For most Koreans, pansori, the traditional narrative singing, is merely a cultural asset to preserve. But for master singer Jung Ei-jin, it is a vanishing art she is determined to sustain. Director Yoo Su-yeon's ‘Sugung — The Underwater Palace’ follows Jung's journey performing the ‘Sugungga’ piece in the dongpyeonje, or eastern style, one of two main pansori traditions alongside seopyeonjae.
The film goes beyond recording ancient music, providing a candid view of women artists' battles for survival and cultural preservation. It first drew attention at the 2023 Jeonju International Film Festival and Seoul International Women’s Film Festival.
Born into a renowned pansori family, Jung halted her singing for 30 years to manage her home and family. Though she later rebuilt a thriving career, she bore scars from an era when women performers faced disrespect, even hiding her talent from neighbors and children, as Yoo notes.
The documentary peaks emotionally as it depicts Jung shuttling between rehearsal spaces and hospitals while gearing up for a grueling performance. There, she voices her fears: “This music might die when I am gone.”

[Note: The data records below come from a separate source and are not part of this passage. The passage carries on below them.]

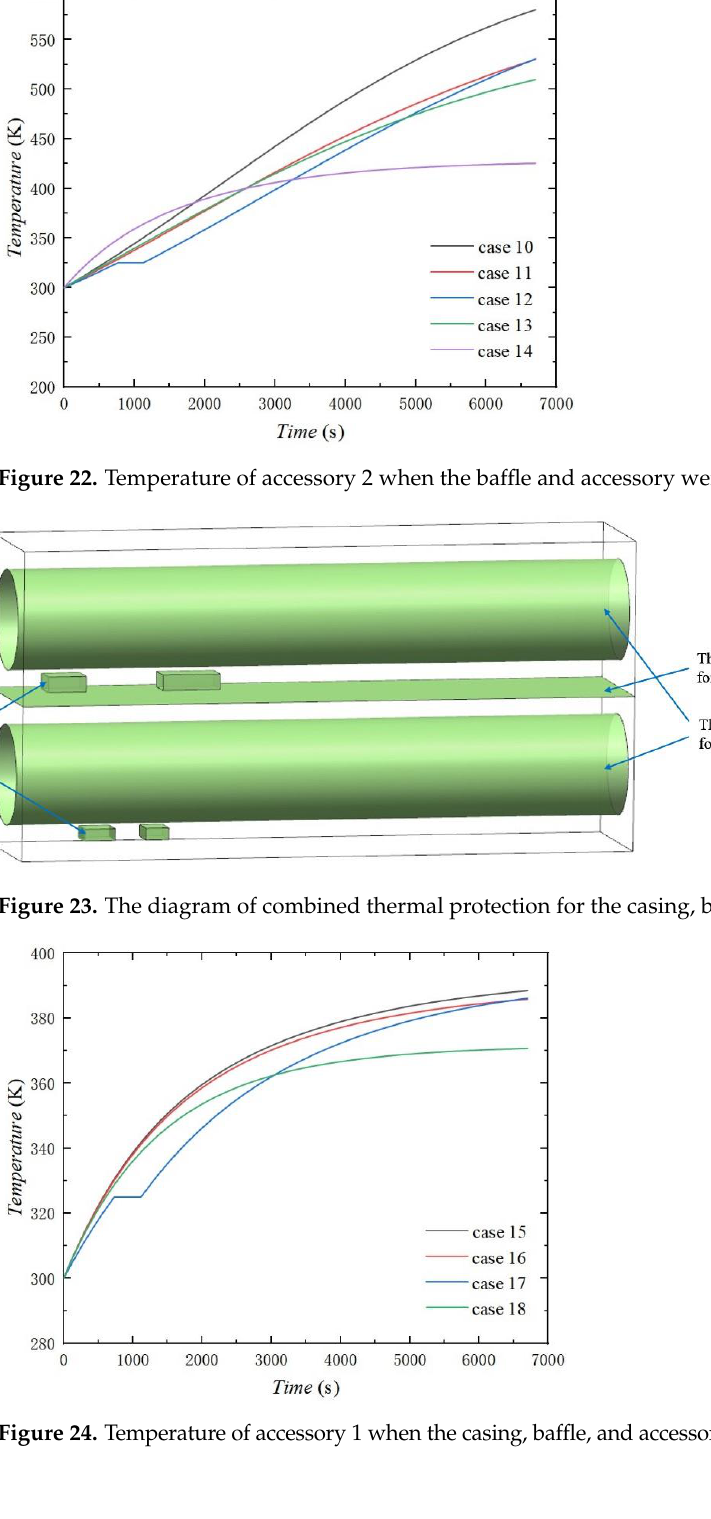
Figure 22. Temperature of accessory 2 when the baffle and accessory were thermally protected.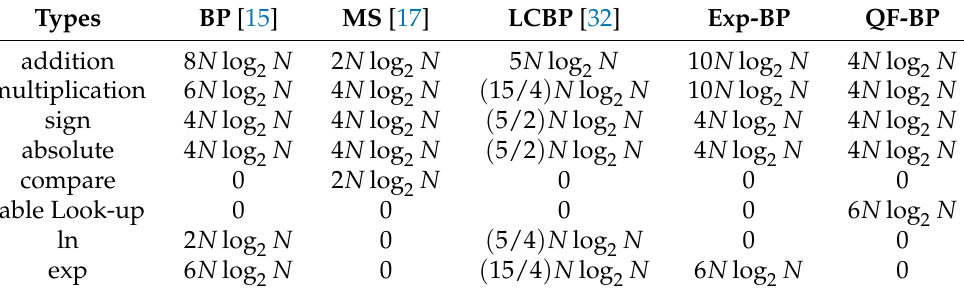
Table 5. The number of operation types included in different algorithms in each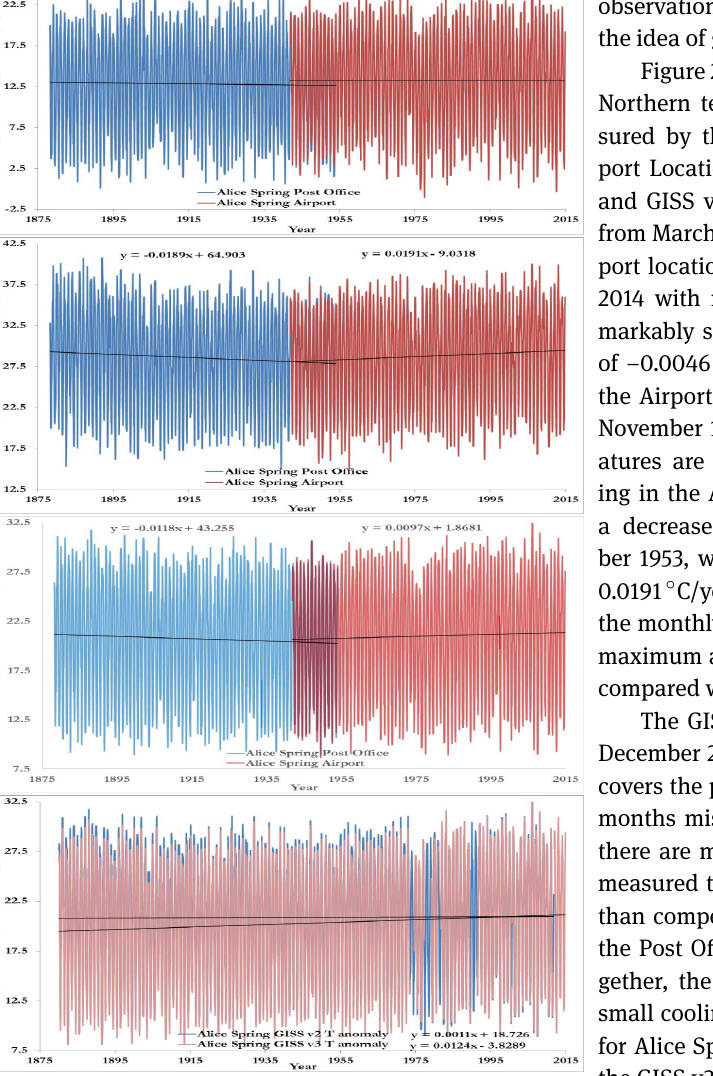
Fig. 2: Comparison of the truly measured temperatures for the Al- ice Springs, Northern Territory of Australia location with the GISS v2 and v3 representations. The actual measurements by the ther- mometers show a small cooling misrepresented as a small warming by GISS v2 and a large warming by GISS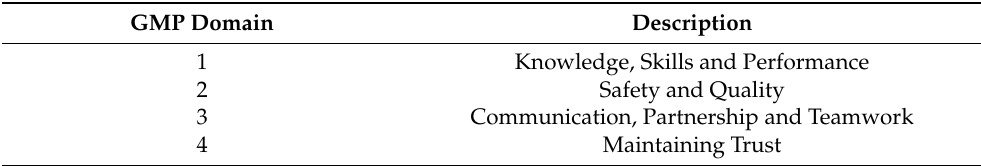
Table 1. Description of Good Medical Practice (GMP) Domains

Yoo broadens the story to younger women pansori singers confronting similar hurdles today. To make ends meet, they operate karaoke businesses, teach in schools, or busk on streets. The director conveys a stark message: the genre's decline stems not from performers' lack of talent or effort, but from a system that neglects to support artists amid everyday pressures.
Yoo, who has chronicled women and art in works like ‘Women's Gukgeuk: Enduring on the Edge of Time’—about the waning all-women musical theater form—concludes ‘Sugung’ not with spectacle, but with a subtle prompt to reflect on the time and labor these women invest in safeguarding Korea's traditional sounds.